MY STORY
Born in the Uintah Basin of Utah, my life has sometimes resembled that of a vagabond. During early childhood, my family moved twice every year. From an old family homestead in Utah to a ranch in Colorado in springtime. Then back to Utah in the fall. At eleven years old, I became a “city” kid when we moved from the ranch to town. With a population of nearly four thousand people, Craig, Colorado seemed way too big for an eleven-year-old cowboy wannabe. I spent the rest of my youth in Craig, though, and in some ways, it will always seem like the only hometown I have ever known.
After dropping out of college, the wandering began in earnest. I have lived and worked in so many places I’m not sure I can remember them all. From the coast of Florida to the coast of Oregon, and nearly every state in between. I have been a truck driver, an appliance installer, and, for many years, a logger.
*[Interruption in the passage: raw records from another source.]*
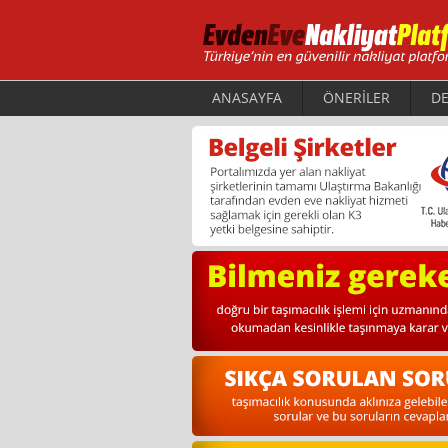
ANASAYFA
ÖNERİLER
DE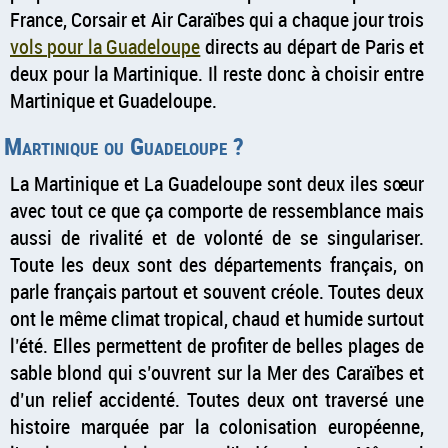
France, Corsair et Air Caraïbes qui a chaque jour trois
vols pour la Guadeloupe
directs au départ de Paris et
deux pour la Martinique. Il reste donc à choisir entre
Martinique et Guadeloupe.
Martinique ou Guadeloupe ?
La Martinique et La Guadeloupe sont deux iles sœur
avec tout ce que ça comporte de ressemblance mais
aussi de rivalité et de volonté de se singulariser.
Toute les deux sont des départements français, on
parle français partout et souvent créole. Toutes deux
ont le même climat tropical, chaud et humide surtout
l’été. Elles permettent de profiter de belles plages de
sable blond qui s’ouvrent sur la Mer des Caraïbes et
d’un relief accidenté. Toutes deux ont traversé une
histoire marquée par la colonisation européenne,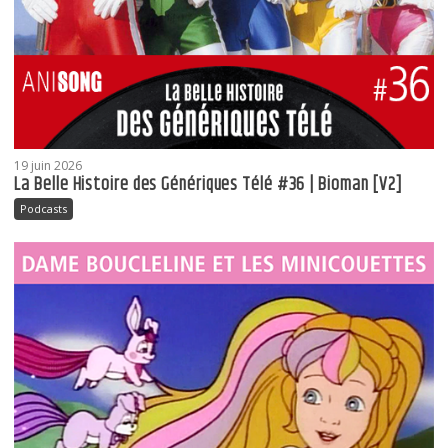
19 juin 2026
La Belle Histoire des Génériques Télé #36 | Bioman [V2]
Podcasts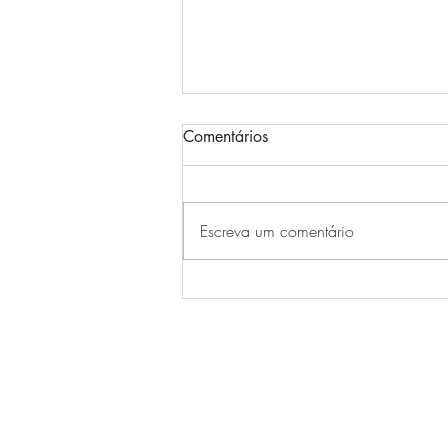
Comentários
Escreva um comentário
BNDES amplia ProFloresta+ e
abre programa para novos
compradores de créditos de
carbono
After realizing that logging was sometimes NOT a great notion, my wife and I moved from northern New Mexico to northwest Arkansas to start a better life for us and our daughter. The move to Arkansas marked the launch of a career in earthwork and excavation which would last for the next twenty-five years. From working as a common laborer to operating heavy equipment to estimating and project management, I have been and done just about everything there is to do in the excavation industry. For the last four years of that career, along with three partners, I owned and operated an excavation contracting business in Western Colorado.
The great recession wiped out that business, and in 2011, I embarked on a new career helping to manage a trucking company that specialized in the transportation of hazardous materials. Six years later, I retired from the great American work force.
Retirement has not been the end, though. Far from it. Retirement marked the beginning of my last career. It isn’t so much that I have always wanted to write. I have always been a writer. From writing poetry and song lyrics to safety and training manuals for the workplace, I have never stopped writing. Now, in retirement, writing and self-publishing is my last career. The one I should have embarked on long ago.
A couple of years back, I returned to my vagabond ways and moved back to Northwest Arkansas with my wife and partner, Karen. Here in the Ozarks, we enjoy hiking and seeing as much of nature as The Natural State has to offer.